De laatste jaren is er echter sprake van een minder rooskleurige situatie. Intern bestaan er enige onduidelijkheden (te wijten aan de 'communicatie', volgens de directeur) en het klachtenpercentage groeit gestaag. Door een daling van de marktprijzen van kunststofgranulaat is tevens het voordeel van de 'interne leverancier' grotendeels tenietgedaan waardoor er sprake is van een dalend bedrijfsresultaat.

Om hierin kentering te brengen is Pack-Up gestart met een verbeterproject; een 'Total Quality Management'-project. Doelstelling van dit project was enerzijds meer structuur in de organisatie te brengen door het opzetten van een (certificeerbaar) kwaliteitssysteem, anderzijds de huidige werkwijze eens grondig onder de loep te nemen en waar mogelijk aan te scherpen en effectiever en efficiënter in te richten.
Voor dit project werd een kwaliteitsmanager aangesteld. Resultaat van het project was vorig jaar het met trots door de directeur gepresenteerde ISO-certificaat.
Het kwaliteitssysteem wordt beheerd door de kwaliteitsmanager, die overigens op aandringen van de moederorganisatie inmiddels ook is gestart met het opzetten van een milieusysteem op basis van ISO 14001. Verder heeft hij toekomstplannen op het gebied van Arbo en veiligheid: door de branche-organisatie is een Arbo-convenant getekend wat inhoudt dat Pack-Up eigenlijk ook met Arbo aan de slag zou moeten.

Last but not least is het afgelopen jaar een tweede systeem naast het ISO-systeem geïntroduceerd. Eentje met een financiële grondslag. Vanwege de beursnotering van de moederorganisatie moet het bedrijf voldoen aan de door de Amerikaanse beurs vereiste SOX-regels (Sarbanes Oxley Act). Ook SOX vraagt inzicht in processen. Omwille hiervan is een aantal processen, vooral ten aanzien van de administratieve organisatie, opnieuw uitgewerkt. Om geen verwarring te scheppen, en om het kwaliteitssysteem niet complexer te maken dan het is, is dit systeem apart gehouden van het bestaande kwaliteitssysteem. Dit systeem wordt beheerd door de controller.

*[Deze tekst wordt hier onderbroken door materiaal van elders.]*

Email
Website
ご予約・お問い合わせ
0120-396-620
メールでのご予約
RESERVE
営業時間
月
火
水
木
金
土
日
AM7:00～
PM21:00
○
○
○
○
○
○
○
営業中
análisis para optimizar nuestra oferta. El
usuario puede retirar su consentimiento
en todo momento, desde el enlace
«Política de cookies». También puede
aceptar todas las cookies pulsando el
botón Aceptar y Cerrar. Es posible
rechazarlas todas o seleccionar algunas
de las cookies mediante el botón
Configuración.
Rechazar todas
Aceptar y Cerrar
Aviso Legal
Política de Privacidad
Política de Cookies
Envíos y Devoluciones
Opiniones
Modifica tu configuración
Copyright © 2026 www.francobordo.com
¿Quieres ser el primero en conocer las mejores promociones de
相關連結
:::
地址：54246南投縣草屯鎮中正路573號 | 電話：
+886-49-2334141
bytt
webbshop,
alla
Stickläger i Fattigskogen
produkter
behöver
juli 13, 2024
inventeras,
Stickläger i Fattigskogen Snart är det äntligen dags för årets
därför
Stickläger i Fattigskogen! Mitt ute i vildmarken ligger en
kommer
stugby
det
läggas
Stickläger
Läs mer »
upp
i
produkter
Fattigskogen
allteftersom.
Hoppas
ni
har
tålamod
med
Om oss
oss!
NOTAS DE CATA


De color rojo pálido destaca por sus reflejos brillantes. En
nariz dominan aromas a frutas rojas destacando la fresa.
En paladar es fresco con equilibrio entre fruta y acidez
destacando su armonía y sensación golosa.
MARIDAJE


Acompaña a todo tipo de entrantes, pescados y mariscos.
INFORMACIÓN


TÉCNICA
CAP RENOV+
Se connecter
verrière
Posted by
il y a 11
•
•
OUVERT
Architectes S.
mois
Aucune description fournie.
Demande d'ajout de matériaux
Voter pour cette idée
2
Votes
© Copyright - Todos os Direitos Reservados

Al deze inspanningen ten spijt is Pack-Up nog niet in staat geweest de resultaten daadwerkelijk te verbeteren. Het ingevoerde kwaliteitssysteem leeft niet onder de medewerkers. Feitelijk is er in de dagelijkse gang van zaken niets veranderd, anders dan dat de werkwijze die wordt gehanteerd voor een belangrijk deel op papier staat. Het systeem heeft verder nog geen vruchten afgeworpen.


Wat is de oorzaak van het ontbreken van succes?
De situatie van Pack-Up staat niet op zichzelf. Om het kwaliteitsmanagementsysteem op te zetten is door Pack-Up, net als vele andere organisaties, enthousiast en hard gewerkt in kwaliteitsprojecten. Processen en procedures
zijn afgesproken en in detail op papier gezet. Als dan na een aantal jaren uiteindelijk de balans wordt opgemaakt, blijkt het kwaliteitssysteem minder te hebben opgebracht dan aanvankelijk verwacht. Sterker nog, in veel organisaties is het imago van het systeem zelfs negatief. Het kwaliteitssysteem heeft de lading van papierwerk en bureaucratie.
De vraag is nu, wat de oorzaak is van de achterblijvende toegevoegde waarde van kwaliteitssystemen en KAM-systemen. Een aantal redenen dat ook in het voorbeeld van Pack-Up een rol speelde, wordt genoemd.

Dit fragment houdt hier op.